On the normalizing groupoids and the commensurability groupoids for inclusions of factors associated to ergodic equivalence relations–subrelations

It is shown that for the inclusion of factors (B⊆A):=(W∗(S,ω)⊆W∗(R,ω)) corresponding to an inclusion of ergodic discrete measured equivalence relations S⊆R, S is normal in R in the sense of Feldman–Sutherland–Zimmer [J. Feldman, C.E. Sutherland, R.J. Zimmer, Subrelations of ergodic equivalence relations, Ergodic Theory Dynam. Systems 9 (1989) 239–269] if and only if A is generated by the normalizing groupoid of B. Moreover, we show that there exists the largest intermediate equivalence subrelation NR(S) which contains S as a normal subrelation. We further give a definition of “commensurability groupoid” as a generalization of normality.
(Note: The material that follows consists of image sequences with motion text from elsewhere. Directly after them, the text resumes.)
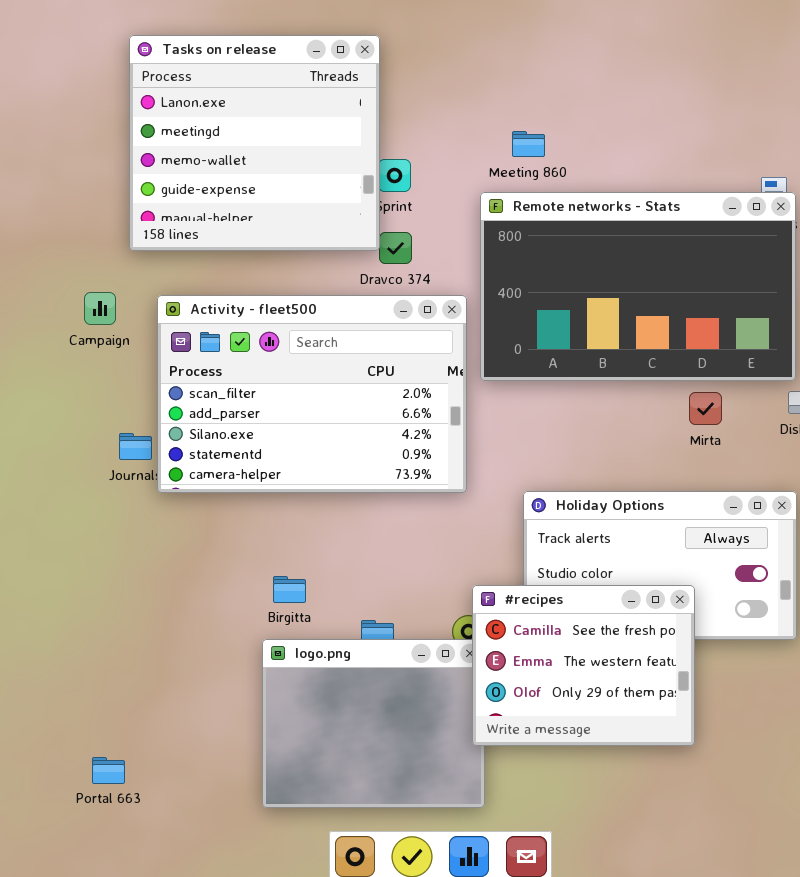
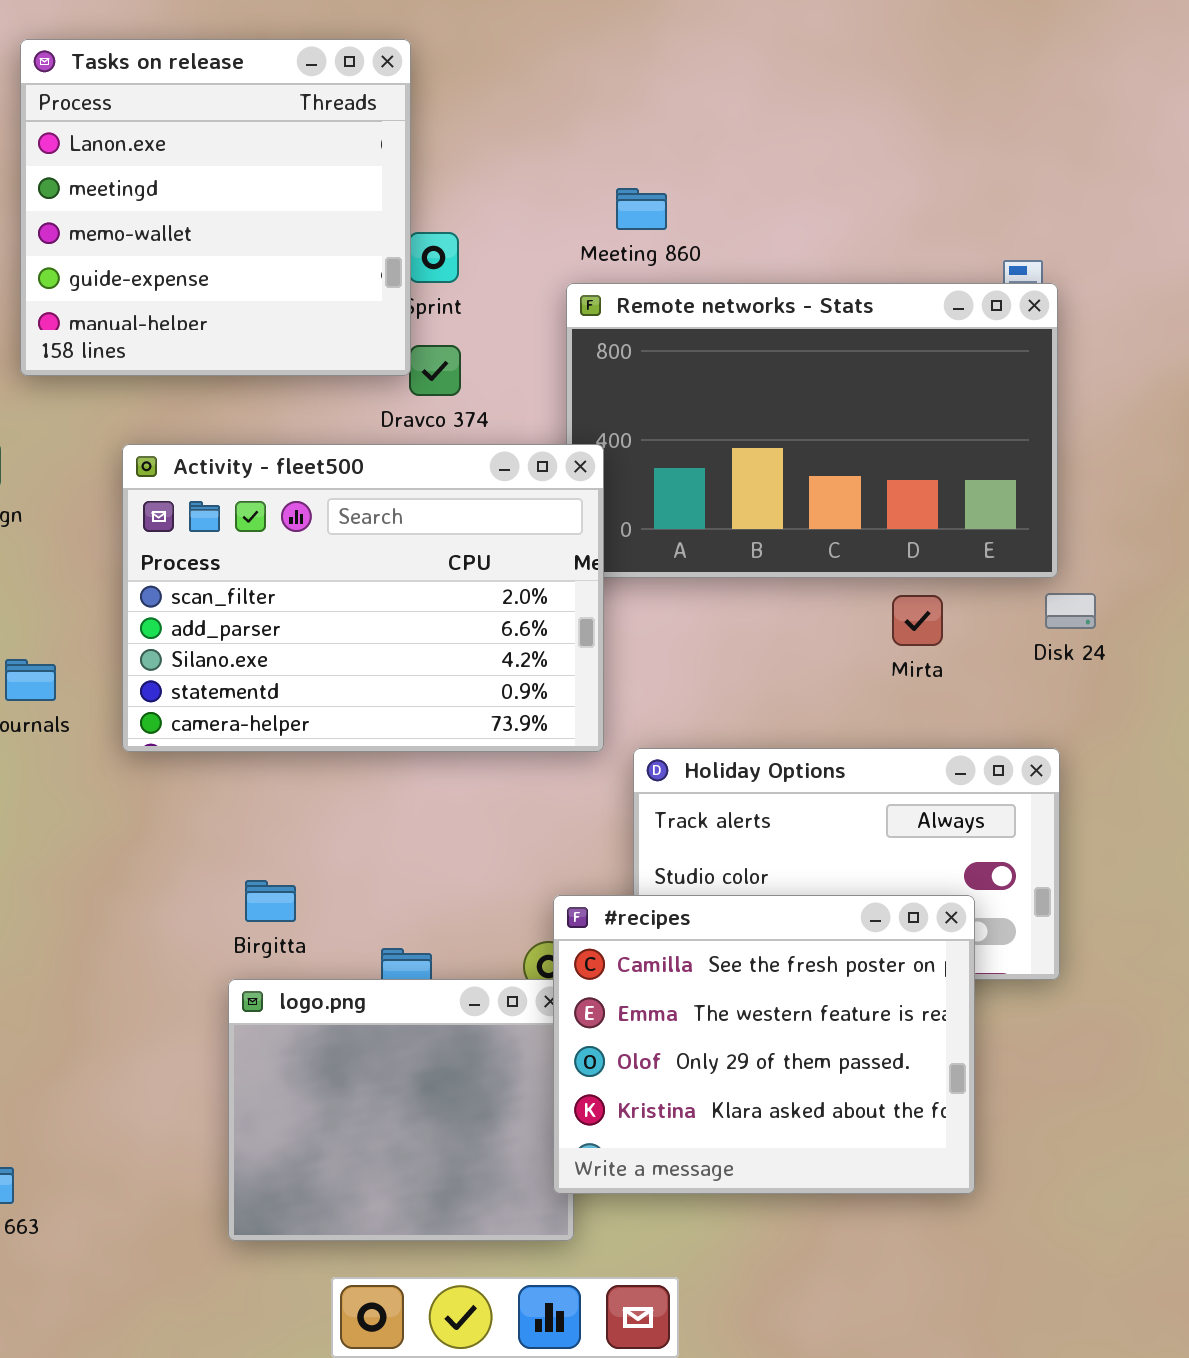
Activity - fleet500: [157,295,467,493] -> [122,444,604,752], moved
#recipes: [472,585,695,746] -> [553,895,975,1194], resized

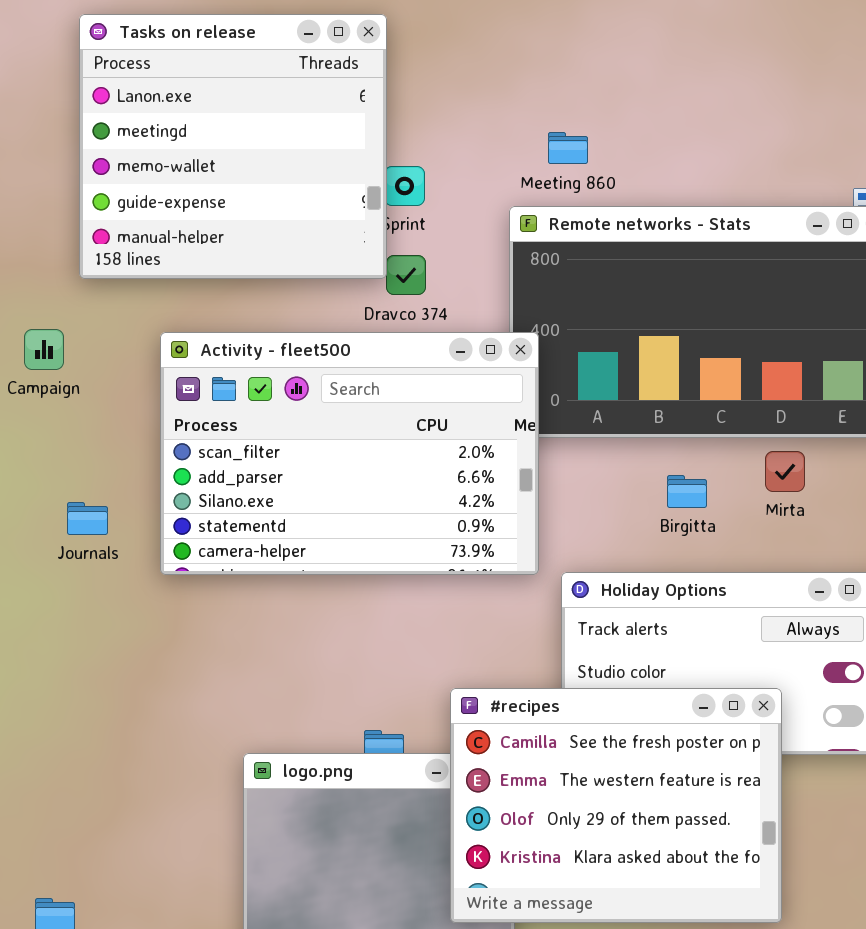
Birgitta: [245,880,296,922] -> [667,475,707,508], moved
#recipes: [553,895,975,1194] -> [450,688,782,923], moved

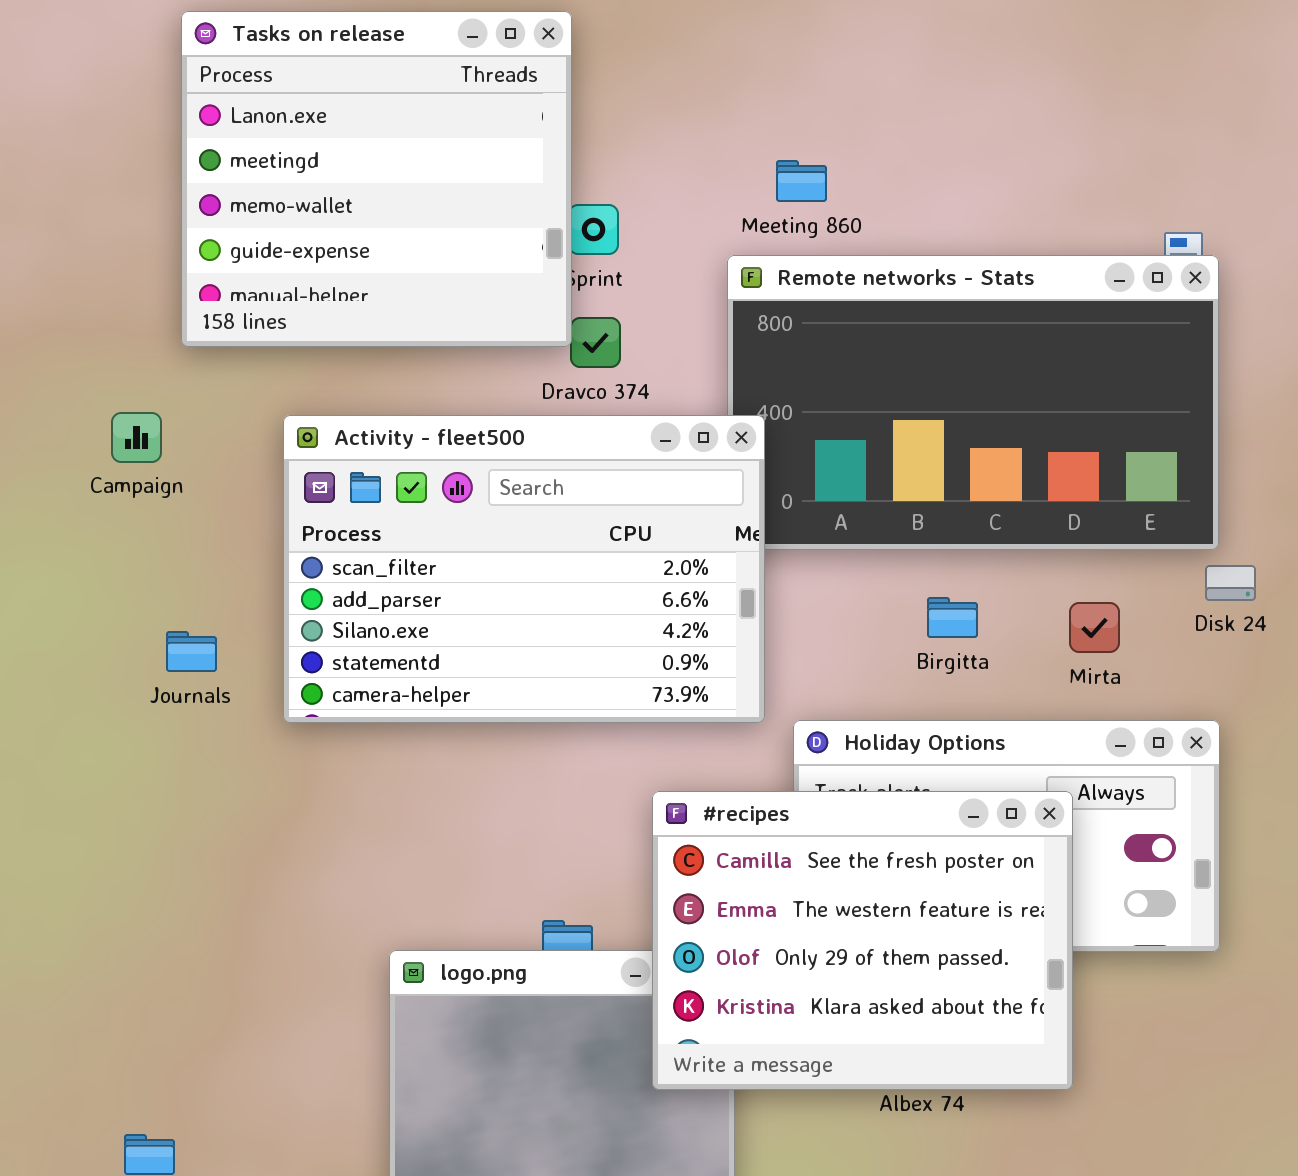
Mirta: [765,451,805,492] -> [1069,602,1120,653], moved
#recipes: [450,688,782,923] -> [652,791,1073,1090], moved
We show that the commensurability groupoid of B in A generates A if and only if the inclusion B⊆A is discrete in the sense of Izumi–Longo–Popa [M. Izumi, R. Longo, S. Popa, A Galois correspondence for compact groups of automorphisms of von Neumann algebras with a generalization to Kac algebras, J. Funct. Anal. 155 (1998) 25–63]. We also show that there exists the largest equivalence subrelation CommR(S) such that the inclusion B⊆W∗(CommR(S),ω) is discrete. It turns out that the intermediate equivalence subrelations NR(S) and CommR(S)⊆R thus defined can be viewed as groupoid-theoretic counterparts of a normalizer subgroup and a commensurability subgroup in group theory.